I am seeing a few social media friends making their cases for continued or new government assistance for various other sacred cows. One is dismayed that the House of Representatives voted to defund PBS and NPR. If their programs are so outstanding, they should be able to find support in the private sector without the federal dole. Another frets for Planned Parenthood. This organization provides some valuable health services — but it is also the largest provider of abortions in the country. By law, Planned Parenthood cannot allocate any federal funding for abortions; however, pro-life forces point out that allocating government money to it for the provision of other medical services “frees up” funds for abortion.

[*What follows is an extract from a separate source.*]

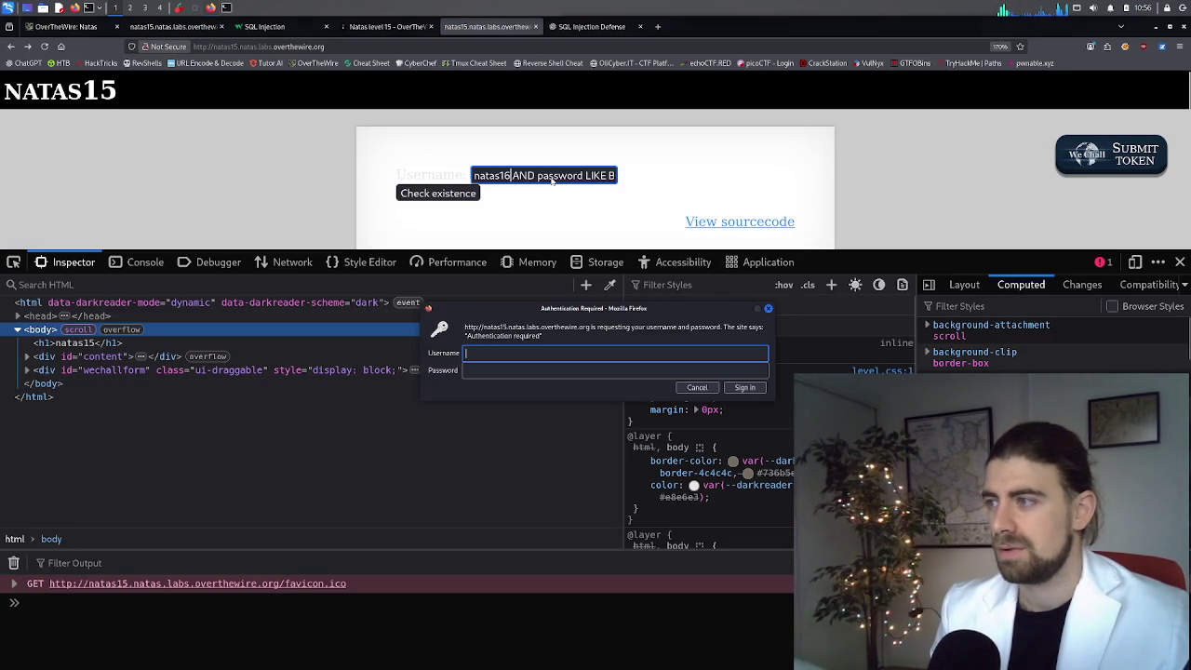
{"action": "left_click", "coordinate": [696, 387]}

When the public coffers are flush with cash, I can understand having a discussion on how and where to spend the booty. But remember, folks — WE’RE BROKE! The official national debt is north of 14 trillion dollars, and when you count in the unfunded liabilities (for Social Security, Medicare, Medicaid, and the like) we are under water by over $100,000,000,000.00. When many of us as individuals and families see something we want but don’t have the money for, we whip out the credit card and (hopefully) pay it back some day. Well, the credit cards of the U.S. of A. are all maxed out. We’re broke. We can no longer shell out for every service, not even ones that are uncontroversial. Less still to prop up Joe Biden’s trains, or politically biased news media, or activist groups that exist largely to silence the voices of the most defenseless among us, the unborn.
Let’s support our lawmakers who agree it’s time to put away the rubber checks and the smoldering plastic, and who by their actions in office show us they are serious about making our cities, states, and national goverment more fiscally sound — not less.